About this task: Render every line of the listing as a Markdown table with the columns "No." and "Line", numbering the rows and skipping blank lines. Leave the pictures out of the answer.

The data:
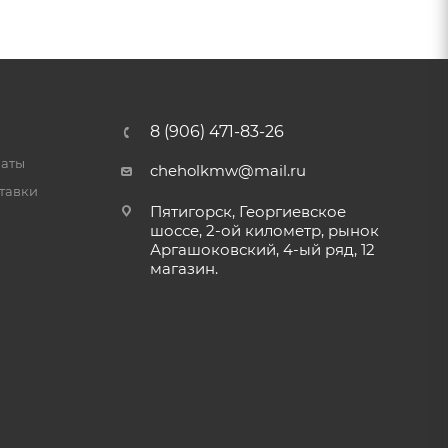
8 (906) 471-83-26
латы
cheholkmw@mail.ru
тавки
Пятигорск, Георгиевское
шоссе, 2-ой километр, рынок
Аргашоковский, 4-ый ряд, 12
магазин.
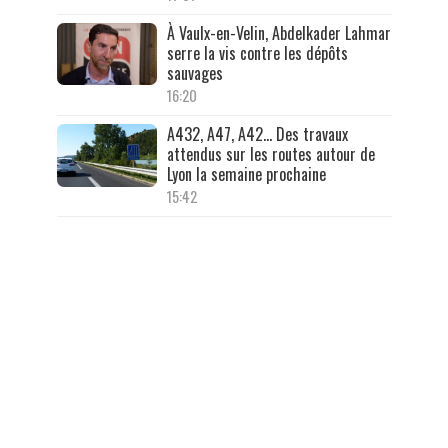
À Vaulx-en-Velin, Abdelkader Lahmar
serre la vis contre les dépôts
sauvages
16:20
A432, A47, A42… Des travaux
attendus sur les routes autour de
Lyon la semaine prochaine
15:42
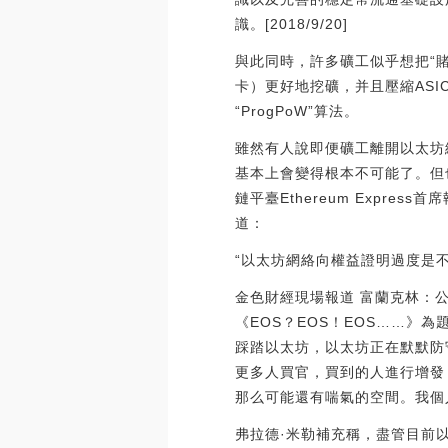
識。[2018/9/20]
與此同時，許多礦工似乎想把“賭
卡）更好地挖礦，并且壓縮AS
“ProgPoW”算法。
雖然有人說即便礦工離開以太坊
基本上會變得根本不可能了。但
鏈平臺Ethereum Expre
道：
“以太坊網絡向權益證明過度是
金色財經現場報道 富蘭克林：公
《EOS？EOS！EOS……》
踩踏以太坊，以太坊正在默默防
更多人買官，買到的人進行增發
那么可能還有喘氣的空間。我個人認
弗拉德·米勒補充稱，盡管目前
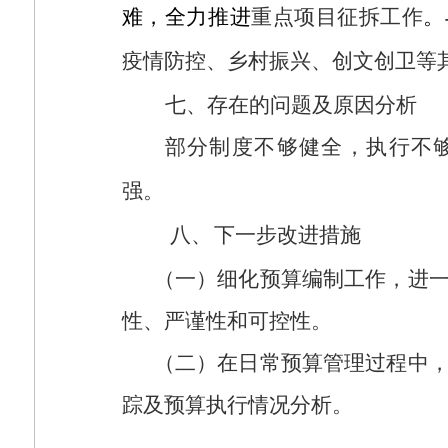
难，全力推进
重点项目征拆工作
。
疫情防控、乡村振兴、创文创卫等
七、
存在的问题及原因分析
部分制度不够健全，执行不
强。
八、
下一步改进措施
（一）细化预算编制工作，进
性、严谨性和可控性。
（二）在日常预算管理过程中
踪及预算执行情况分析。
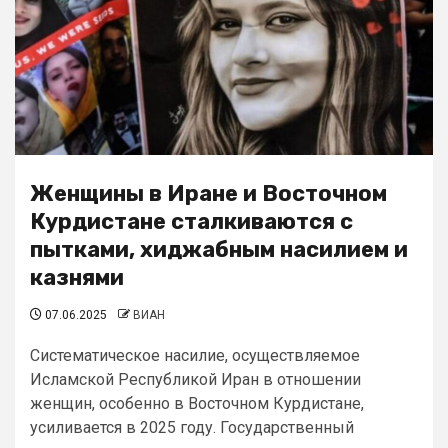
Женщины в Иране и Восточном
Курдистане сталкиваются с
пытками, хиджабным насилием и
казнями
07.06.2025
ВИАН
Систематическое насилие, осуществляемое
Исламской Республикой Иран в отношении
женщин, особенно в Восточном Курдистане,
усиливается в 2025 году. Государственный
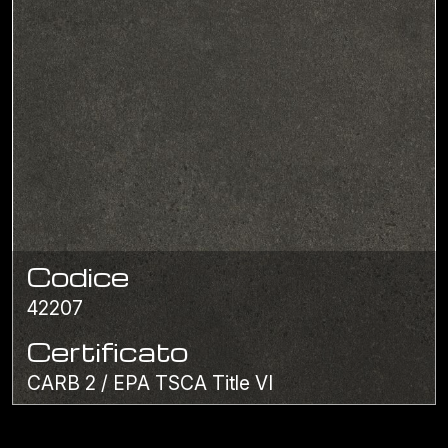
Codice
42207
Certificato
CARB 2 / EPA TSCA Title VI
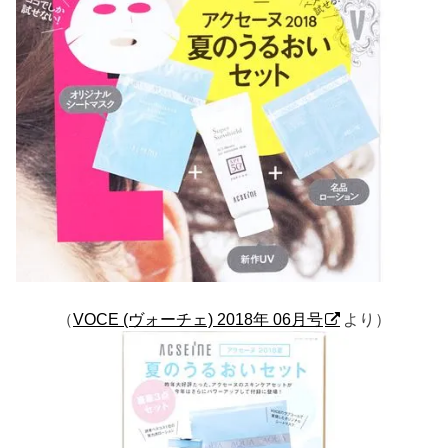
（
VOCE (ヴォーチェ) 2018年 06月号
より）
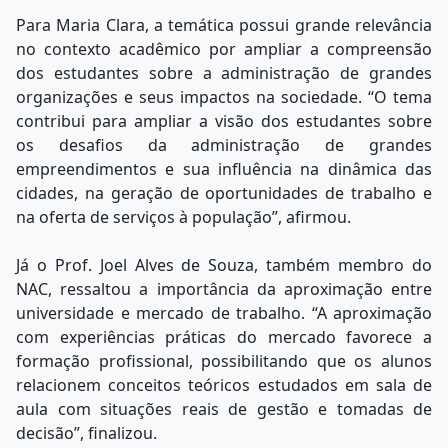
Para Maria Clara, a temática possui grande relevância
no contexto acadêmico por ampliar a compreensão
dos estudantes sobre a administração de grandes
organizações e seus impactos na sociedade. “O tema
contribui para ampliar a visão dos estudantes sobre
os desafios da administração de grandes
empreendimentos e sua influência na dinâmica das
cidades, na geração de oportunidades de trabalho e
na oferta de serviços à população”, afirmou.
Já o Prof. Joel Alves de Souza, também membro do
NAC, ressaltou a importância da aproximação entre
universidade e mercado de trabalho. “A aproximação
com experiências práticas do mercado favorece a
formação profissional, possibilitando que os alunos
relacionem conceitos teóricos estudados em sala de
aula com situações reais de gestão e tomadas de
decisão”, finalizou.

Result for this exercise:
| No. | Line |
|---|---|
| 1 | 8 (906) 471-83-26 |
| 2 | латы |
| 3 | cheholkmw@mail.ru |
| 4 | тавки |
| 5 | Пятигорск, Георгиевское |
| 6 | шоссе, 2-ой километр, рынок |
| 7 | Аргашоковский, 4-ый ряд, 12 |
| 8 | магазин. |
| 9 | À Vaulx-en-Velin, Abdelkader Lahmar |
| 10 | serre la vis contre les dépôts |
| 11 | sauvages |
| 12 | 16:20 |
| 13 | A432, A47, A42… Des travaux |
| 14 | attendus sur les routes autour de |
| 15 | Lyon la semaine prochaine |
| 16 | 15:42 |
| 17 | 識。[2018/9/20] |
| 18 | 與此同時，許多礦工似乎想把“賭 |
| 19 | 卡）更好地挖礦，并且壓縮AS |
| 20 | “ProgPoW”算法。 |
| 21 | 雖然有人說即便礦工離開以太坊 |
| 22 | 基本上會變得根本不可能了。但 |
| 23 | 鏈平臺Ethereum Expre |
| 24 | 道： |
| 25 | “以太坊網絡向權益證明過度是 |
| 26 | 金色財經現場報道 富蘭克林：公 |
| 27 | 《EOS？EOS！EOS……》 |
| 28 | 踩踏以太坊，以太坊正在默默防 |
| 29 | 更多人買官，買到的人進行增發 |
| 30 | 那么可能還有喘氣的空間。我個人認 |
| 31 | 弗拉德·米勒補充稱，盡管目前 |
| 32 | 难，全力推进 |
| 33 | 重点项目征拆工作 |
| 34 | 。 |
| 35 | 疫情防控、乡村振兴、创文创卫等 |
| 36 | 七、 |
| 37 | 存在的问题及原因分析 |
| 38 | 部分制度不够健全，执行不 |
| 39 | 强。 |
| 40 | 八、 |
| 41 | 下一步改进措施 |
| 42 | （一）细化预算编制工作，进 |
| 43 | 性、严谨性和可控性。 |
| 44 | （二）在日常预算管理过程中 |
| 45 | 踪及预算执行情况分析。 |
| 46 | Женщины в Иране и Восточном |
| 47 | Курдистане сталкиваются с |
| 48 | пытками, хиджабным насилием и |
| 49 | казнями |
| 50 | 07.06.2025 |
| 51 | ВИАН |
| 52 | Систематическое насилие, осуществляемое |
| 53 | Исламской Республикой Иран в отношении |
| 54 | женщин, особенно в Восточном Курдистане, |
| 55 | усиливается в 2025 году. Государственный |
| 56 | Codice |
| 57 | 42207 |
| 58 | Certificato |
| 59 | CARB 2 / EPA TSCA Title VI |
| 60 | （ |
| 61 | VOCE (ヴォーチェ) 2018年 06月号 |
| 62 | より） |
| 63 | Para Maria Clara, a temática possui grande relevância |
| 64 | no contexto acadêmico por ampliar a compreensão |
| 65 | dos estudantes sobre a administração de grandes |
| 66 | organizações e seus impactos na sociedade. “O tema |
| 67 | contribui para ampliar a visão dos estudantes sobre |
| 68 | os desafios da administração de grandes |
| 69 | empreendimentos e sua influência na dinâmica das |
| 70 | cidades, na geração de oportunidades de trabalho e |
| 71 | na oferta de serviços à população”, afirmou. |
| 72 | Já o Prof. Joel Alves de Souza, também membro do |
| 73 | NAC, ressaltou a importância da aproximação entre |
| 74 | universidade e mercado de trabalho. “A aproximação |
| 75 | com experiências práticas do mercado favorece a |
| 76 | formação profissional, possibilitando que os alunos |
| 77 | relacionem conceitos teóricos estudados em sala de |
| 78 | aula com situações reais de gestão e tomadas de |
| 79 | decisão”, finalizou. |